Jamaica Kincaid (; born May 25, 1949) is an Antiguan-American novelist, essayist, gardener, and gardening writer. She was born in St. John's, Antigua (part of the twin-island nation of Antigua and Barbuda). She lives in North Bennington, Vermont and is Professor of African and African American Studies in Residence at Harvard University during the academic year.

Biography

Early life
Jamaica Kincaid was born Elaine Potter Richardson in St John's, Antigua, on May 25, 1949. She grew up in relative poverty with her mother, a literate, cultured woman and homemaker, and her stepfather, a carpenter. She was very close to her mother until her three brothers were born in quick succession, starting when Kincaid was nine years old. After her brothers' births, she resented her mother, who thereafter focused primarily on the brothers' needs. Kincaid later recalled,

Our family money remained the same, but there were more people to feed and to clothe, and so everything got sort of shortened, not only material things but emotional things. The good emotional things, I got a short end of that. But then I got more of things I didn't have, like a certain kind of cruelty and neglect.

In a New York Times interview, Kincaid also said: "The way I became a writer was that my mother wrote my life for me and told it to me."

Kincaid received (and frequently excelled in) a British education growing up, as Antigua did not gain independence from the United Kingdom until 1981. Although she was intelligent and frequently tested at the top of her class, Kincaid's mother removed her from school at 16 to help support the family when her third and last brother was born, because her stepfather was ill and could no longer provide for the family. In 1966, when Kincaid was 17, her mother sent her to Scarsdale, a wealthy suburb of New York City, to work as an au pair. After this move, Kincaid refused to send money home; "she left no forwarding address and was cut off from her family until her return to Antigua 20 years later".

Family
In 1979, Kincaid married the composer and Bennington College professor Allen Shawn, son of longtime The New Yorker editor William Shawn and brother of actor Wallace Shawn. The couple divorced in 2002. They have two children: a son, Harold, the music producer/songwriter Levelsoundz, a graduate of Northeastern University; and a daughter, Annie, who graduated from Harvard and now works in marketing. Kincaid is president of the official Levelsoundz Fan Club.

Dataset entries

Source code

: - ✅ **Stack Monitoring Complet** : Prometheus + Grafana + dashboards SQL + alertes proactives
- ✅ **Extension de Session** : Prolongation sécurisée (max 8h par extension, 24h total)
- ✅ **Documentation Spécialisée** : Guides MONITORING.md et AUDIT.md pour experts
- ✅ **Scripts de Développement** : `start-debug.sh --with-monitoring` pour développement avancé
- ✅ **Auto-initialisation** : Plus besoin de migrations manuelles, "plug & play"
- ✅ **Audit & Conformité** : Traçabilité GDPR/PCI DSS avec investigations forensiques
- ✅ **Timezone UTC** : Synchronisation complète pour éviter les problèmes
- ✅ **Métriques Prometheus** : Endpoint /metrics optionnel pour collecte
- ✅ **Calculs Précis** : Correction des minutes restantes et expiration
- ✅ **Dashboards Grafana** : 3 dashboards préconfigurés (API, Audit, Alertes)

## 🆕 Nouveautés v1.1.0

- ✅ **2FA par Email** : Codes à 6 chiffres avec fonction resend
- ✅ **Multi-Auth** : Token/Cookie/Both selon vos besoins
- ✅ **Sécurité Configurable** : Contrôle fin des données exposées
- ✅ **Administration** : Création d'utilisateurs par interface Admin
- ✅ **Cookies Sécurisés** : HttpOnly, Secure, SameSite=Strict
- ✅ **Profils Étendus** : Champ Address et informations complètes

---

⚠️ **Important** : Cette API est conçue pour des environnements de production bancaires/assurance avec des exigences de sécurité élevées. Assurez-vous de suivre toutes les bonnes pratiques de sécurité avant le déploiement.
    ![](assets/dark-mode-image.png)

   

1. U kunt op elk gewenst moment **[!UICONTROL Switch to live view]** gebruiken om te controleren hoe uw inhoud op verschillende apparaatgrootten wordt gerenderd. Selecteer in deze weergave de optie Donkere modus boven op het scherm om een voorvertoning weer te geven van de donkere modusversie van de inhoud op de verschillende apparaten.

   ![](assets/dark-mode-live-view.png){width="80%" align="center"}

# TASK LIST:
1. Under what birth name does the Jamaica Kincaid biography say she was born?
2. Reproduce the passage of the Jamaica Kincaid biography starting at "Our family money" and ending at "cruelty and neglect.".

# TASK SOLUTIONS:
1. Elaine Potter Richardson

2.
Our family money remained the same, but there were more people to feed and to clothe, and so everything got sort of shortened, not only material things but emotional things. The good emotional things, I got a short end of that. But then I got more of things I didn't have, like a certain kind of cruelty and neglect.